• **Task inputs**
[Start of section]

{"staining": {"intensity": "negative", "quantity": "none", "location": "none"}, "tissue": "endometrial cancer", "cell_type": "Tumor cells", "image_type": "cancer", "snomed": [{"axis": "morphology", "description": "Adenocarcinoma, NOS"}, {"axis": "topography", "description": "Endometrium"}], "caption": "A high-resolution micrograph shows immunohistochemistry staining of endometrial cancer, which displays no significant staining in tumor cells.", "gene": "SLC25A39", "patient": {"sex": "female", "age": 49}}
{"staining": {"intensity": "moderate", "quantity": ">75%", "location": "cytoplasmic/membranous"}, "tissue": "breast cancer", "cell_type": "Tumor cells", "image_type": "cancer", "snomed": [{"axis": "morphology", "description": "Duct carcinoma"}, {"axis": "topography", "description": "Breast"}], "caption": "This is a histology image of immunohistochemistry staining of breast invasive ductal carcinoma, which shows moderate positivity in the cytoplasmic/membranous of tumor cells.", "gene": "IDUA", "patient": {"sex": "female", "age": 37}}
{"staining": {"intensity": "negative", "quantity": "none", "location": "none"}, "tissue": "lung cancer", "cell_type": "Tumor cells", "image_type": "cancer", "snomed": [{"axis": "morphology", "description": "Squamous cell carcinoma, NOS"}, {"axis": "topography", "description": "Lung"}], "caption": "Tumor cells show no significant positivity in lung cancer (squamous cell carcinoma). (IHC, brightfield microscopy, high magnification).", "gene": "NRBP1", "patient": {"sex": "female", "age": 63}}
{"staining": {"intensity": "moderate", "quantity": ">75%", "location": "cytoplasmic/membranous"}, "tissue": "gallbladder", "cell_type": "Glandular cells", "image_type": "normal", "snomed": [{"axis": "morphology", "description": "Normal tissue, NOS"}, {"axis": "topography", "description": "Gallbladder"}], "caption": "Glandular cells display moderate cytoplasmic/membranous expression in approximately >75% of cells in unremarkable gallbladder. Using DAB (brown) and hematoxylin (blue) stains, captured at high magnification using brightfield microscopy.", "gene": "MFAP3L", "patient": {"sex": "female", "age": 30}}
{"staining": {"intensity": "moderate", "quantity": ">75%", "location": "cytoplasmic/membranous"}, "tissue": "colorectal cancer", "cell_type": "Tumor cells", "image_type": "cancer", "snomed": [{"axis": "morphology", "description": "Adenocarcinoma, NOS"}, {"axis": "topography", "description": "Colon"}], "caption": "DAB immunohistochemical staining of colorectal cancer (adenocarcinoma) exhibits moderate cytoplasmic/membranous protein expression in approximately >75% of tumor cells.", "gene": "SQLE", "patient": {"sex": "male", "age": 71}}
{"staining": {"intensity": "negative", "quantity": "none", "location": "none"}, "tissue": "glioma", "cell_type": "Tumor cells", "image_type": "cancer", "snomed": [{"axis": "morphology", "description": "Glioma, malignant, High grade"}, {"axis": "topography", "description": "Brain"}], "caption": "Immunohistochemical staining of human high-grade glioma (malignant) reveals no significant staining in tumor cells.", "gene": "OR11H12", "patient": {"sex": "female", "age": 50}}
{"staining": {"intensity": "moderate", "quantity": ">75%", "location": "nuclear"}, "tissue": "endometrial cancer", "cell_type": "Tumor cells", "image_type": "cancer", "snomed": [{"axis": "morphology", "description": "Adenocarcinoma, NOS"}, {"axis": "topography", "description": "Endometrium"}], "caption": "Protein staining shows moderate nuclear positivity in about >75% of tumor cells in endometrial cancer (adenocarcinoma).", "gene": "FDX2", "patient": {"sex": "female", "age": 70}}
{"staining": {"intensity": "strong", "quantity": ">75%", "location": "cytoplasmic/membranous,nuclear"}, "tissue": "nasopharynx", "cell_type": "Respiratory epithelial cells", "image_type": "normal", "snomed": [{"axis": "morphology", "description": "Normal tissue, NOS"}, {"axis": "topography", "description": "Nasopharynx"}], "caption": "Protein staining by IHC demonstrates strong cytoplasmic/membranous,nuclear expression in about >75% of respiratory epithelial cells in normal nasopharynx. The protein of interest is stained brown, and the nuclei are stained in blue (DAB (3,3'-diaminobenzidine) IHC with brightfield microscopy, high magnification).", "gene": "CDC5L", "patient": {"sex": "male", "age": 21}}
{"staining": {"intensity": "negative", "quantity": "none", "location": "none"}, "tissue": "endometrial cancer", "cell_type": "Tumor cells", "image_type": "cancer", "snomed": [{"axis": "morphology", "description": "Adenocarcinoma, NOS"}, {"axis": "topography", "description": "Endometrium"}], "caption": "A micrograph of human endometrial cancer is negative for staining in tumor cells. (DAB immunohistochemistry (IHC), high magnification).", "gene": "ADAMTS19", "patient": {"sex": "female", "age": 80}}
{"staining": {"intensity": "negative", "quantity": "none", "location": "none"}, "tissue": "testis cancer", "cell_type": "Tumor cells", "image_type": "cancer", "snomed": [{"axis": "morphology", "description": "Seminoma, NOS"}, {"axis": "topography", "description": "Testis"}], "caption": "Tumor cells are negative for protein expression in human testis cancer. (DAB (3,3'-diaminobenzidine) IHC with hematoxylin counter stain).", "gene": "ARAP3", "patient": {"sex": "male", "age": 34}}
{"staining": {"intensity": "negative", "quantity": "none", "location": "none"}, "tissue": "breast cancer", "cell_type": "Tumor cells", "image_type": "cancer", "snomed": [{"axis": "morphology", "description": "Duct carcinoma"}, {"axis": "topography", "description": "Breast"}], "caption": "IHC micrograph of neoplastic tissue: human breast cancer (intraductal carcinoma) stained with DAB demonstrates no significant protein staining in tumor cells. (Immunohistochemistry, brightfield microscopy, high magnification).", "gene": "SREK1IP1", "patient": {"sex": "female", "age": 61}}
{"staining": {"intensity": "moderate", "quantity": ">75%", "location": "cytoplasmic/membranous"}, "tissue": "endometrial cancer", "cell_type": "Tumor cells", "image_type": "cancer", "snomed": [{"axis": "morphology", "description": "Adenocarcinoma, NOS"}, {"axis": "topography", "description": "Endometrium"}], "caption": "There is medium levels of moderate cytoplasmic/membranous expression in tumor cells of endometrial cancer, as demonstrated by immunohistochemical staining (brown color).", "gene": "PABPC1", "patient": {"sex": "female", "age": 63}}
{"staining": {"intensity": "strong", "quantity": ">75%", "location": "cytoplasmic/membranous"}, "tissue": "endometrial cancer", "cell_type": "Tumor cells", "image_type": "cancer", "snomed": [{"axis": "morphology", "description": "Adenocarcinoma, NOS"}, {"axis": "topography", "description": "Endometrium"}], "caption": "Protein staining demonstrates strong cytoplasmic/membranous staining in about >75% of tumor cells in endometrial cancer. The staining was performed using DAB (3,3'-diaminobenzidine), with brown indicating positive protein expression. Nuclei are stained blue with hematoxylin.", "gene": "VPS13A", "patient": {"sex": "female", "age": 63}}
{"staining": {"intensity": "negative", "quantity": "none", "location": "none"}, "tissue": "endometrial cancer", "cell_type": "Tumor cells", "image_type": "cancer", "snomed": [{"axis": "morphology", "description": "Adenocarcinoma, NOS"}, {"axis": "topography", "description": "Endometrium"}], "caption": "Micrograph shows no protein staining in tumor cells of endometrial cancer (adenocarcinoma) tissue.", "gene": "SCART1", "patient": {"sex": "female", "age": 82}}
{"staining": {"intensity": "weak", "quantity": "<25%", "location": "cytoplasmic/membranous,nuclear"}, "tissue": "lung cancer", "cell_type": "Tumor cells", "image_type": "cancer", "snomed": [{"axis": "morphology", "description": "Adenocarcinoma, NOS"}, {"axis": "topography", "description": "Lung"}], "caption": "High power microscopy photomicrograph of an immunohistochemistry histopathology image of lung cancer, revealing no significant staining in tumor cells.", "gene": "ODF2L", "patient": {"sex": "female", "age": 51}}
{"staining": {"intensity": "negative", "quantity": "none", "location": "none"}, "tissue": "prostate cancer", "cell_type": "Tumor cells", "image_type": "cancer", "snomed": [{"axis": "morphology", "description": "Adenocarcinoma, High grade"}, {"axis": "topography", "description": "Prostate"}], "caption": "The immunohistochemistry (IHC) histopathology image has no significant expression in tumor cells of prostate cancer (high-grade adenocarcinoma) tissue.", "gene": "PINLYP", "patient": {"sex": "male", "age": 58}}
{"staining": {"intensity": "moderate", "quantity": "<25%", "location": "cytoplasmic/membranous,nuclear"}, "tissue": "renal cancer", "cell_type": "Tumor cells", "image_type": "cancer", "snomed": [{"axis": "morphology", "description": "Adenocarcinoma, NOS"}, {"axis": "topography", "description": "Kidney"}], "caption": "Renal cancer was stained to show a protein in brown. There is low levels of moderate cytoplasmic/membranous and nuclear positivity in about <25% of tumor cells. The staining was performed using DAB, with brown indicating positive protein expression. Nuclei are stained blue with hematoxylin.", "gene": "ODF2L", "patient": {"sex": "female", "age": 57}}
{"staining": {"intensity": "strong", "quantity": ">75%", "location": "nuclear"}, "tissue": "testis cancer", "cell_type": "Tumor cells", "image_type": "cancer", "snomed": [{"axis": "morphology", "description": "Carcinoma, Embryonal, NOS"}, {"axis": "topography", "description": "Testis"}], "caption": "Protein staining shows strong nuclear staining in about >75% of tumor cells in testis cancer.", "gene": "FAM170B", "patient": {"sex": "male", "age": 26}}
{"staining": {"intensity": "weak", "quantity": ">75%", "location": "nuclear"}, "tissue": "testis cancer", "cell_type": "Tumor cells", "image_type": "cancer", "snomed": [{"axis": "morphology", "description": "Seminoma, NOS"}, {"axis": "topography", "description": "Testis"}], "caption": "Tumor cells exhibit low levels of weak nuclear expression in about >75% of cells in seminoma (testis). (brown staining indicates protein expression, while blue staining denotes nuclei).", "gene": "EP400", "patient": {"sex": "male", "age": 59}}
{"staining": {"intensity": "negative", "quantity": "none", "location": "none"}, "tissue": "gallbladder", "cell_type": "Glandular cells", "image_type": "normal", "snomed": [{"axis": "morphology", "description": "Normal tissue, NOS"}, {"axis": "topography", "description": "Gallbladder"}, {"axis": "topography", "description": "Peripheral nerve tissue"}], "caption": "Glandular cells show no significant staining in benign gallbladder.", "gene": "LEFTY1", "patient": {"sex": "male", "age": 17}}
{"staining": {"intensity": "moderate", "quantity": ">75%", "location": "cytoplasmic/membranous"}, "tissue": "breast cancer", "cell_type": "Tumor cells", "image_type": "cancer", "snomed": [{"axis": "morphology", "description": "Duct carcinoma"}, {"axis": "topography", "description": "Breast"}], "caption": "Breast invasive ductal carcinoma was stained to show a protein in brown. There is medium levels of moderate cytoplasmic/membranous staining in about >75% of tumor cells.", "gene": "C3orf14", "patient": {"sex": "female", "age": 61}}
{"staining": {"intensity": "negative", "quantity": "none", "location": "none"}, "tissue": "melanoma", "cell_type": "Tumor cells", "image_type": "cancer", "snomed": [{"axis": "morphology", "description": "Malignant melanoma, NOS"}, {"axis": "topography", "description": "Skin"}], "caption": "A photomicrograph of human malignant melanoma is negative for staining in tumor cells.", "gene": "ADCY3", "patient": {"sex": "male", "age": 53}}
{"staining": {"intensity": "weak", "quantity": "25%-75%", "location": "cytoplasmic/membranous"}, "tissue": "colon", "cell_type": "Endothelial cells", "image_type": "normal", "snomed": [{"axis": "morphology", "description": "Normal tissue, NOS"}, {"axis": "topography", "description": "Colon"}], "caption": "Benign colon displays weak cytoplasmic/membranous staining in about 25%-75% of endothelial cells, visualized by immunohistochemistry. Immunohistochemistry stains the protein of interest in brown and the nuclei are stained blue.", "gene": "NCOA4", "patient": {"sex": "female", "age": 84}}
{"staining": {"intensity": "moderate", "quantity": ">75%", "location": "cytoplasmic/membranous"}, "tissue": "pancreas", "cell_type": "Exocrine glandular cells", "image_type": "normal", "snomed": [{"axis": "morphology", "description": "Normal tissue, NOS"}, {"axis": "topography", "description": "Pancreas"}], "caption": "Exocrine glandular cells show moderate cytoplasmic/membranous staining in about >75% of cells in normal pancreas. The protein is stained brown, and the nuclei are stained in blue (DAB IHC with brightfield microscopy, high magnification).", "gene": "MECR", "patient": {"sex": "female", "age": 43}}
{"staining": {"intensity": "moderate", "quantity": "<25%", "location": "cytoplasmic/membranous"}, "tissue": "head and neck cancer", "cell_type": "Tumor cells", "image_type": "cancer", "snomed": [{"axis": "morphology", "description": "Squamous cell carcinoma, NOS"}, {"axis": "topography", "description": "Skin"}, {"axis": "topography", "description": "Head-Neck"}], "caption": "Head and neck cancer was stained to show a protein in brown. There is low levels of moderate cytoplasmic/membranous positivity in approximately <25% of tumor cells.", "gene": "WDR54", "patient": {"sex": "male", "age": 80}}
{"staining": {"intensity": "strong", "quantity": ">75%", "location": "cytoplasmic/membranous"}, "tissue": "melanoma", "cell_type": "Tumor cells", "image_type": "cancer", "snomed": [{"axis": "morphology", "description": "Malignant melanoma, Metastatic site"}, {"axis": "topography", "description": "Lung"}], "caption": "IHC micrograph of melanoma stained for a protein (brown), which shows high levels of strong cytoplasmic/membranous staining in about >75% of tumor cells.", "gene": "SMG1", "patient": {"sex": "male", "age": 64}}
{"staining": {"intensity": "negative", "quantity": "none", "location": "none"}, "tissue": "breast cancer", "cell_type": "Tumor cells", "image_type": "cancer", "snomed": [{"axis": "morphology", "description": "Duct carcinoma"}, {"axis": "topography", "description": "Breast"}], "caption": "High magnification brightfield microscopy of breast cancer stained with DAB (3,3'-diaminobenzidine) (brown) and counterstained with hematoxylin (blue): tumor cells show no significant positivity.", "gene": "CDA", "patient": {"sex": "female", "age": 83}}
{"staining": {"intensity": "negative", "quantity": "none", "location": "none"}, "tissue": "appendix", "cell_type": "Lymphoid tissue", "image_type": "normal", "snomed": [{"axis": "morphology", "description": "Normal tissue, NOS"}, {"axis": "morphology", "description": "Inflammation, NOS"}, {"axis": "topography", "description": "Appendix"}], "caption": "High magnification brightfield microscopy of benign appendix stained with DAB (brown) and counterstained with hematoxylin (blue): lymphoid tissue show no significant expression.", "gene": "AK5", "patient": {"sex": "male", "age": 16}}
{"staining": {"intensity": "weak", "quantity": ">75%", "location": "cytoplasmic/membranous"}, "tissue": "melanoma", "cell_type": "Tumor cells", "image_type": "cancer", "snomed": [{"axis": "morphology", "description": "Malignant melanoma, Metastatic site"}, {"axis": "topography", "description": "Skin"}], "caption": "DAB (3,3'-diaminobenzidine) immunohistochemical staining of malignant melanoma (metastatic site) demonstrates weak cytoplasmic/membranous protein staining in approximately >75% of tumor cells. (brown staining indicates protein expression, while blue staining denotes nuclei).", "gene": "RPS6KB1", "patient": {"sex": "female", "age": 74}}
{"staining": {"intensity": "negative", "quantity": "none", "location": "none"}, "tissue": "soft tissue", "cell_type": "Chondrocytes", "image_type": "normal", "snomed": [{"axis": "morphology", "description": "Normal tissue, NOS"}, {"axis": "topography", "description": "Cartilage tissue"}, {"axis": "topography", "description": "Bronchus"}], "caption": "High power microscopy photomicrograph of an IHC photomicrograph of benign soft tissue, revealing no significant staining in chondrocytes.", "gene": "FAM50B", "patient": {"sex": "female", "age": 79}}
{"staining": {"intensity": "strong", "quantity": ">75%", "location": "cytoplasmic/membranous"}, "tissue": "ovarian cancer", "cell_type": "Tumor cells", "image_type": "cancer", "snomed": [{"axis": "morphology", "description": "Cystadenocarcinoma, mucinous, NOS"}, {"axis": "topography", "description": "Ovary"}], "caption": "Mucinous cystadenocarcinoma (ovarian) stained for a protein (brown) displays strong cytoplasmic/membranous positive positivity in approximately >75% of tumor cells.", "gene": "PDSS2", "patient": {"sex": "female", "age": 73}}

[End of section]

Leave out every line above except those from the line with "staining demonstrates strong" up to and including the line with "of an immunohistochemistry", and copy those exactly.

{"staining": {"intensity": "strong", "quantity": ">75%", "location": "cytoplasmic/membranous"}, "tissue": "endometrial cancer", "cell_type": "Tumor cells", "image_type": "cancer", "snomed": [{"axis": "morphology", "description": "Adenocarcinoma, NOS"}, {"axis": "topography", "description": "Endometrium"}], "caption": "Protein staining demonstrates strong cytoplasmic/membranous staining in about >75% of tumor cells in endometrial cancer. The staining was performed using DAB (3,3'-diaminobenzidine), with brown indicating positive protein expression. Nuclei are stained blue with hematoxylin.", "gene": "VPS13A", "patient": {"sex": "female", "age": 63}}
{"staining": {"intensity": "negative", "quantity": "none", "location": "none"}, "tissue": "endometrial cancer", "cell_type": "Tumor cells", "image_type": "cancer", "snomed": [{"axis": "morphology", "description": "Adenocarcinoma, NOS"}, {"axis": "topography", "description": "Endometrium"}], "caption": "Micrograph shows no protein staining in tumor cells of endometrial cancer (adenocarcinoma) tissue.", "gene": "SCART1", "patient": {"sex": "female", "age": 82}}
{"staining": {"intensity": "weak", "quantity": "<25%", "location": "cytoplasmic/membranous,nuclear"}, "tissue": "lung cancer", "cell_type": "Tumor cells", "image_type": "cancer", "snomed": [{"axis": "morphology", "description": "Adenocarcinoma, NOS"}, {"axis": "topography", "description": "Lung"}], "caption": "High power microscopy photomicrograph of an immunohistochemistry histopathology image of lung cancer, revealing no significant staining in tumor cells.", "gene": "ODF2L", "patient": {"sex": "female", "age": 51}}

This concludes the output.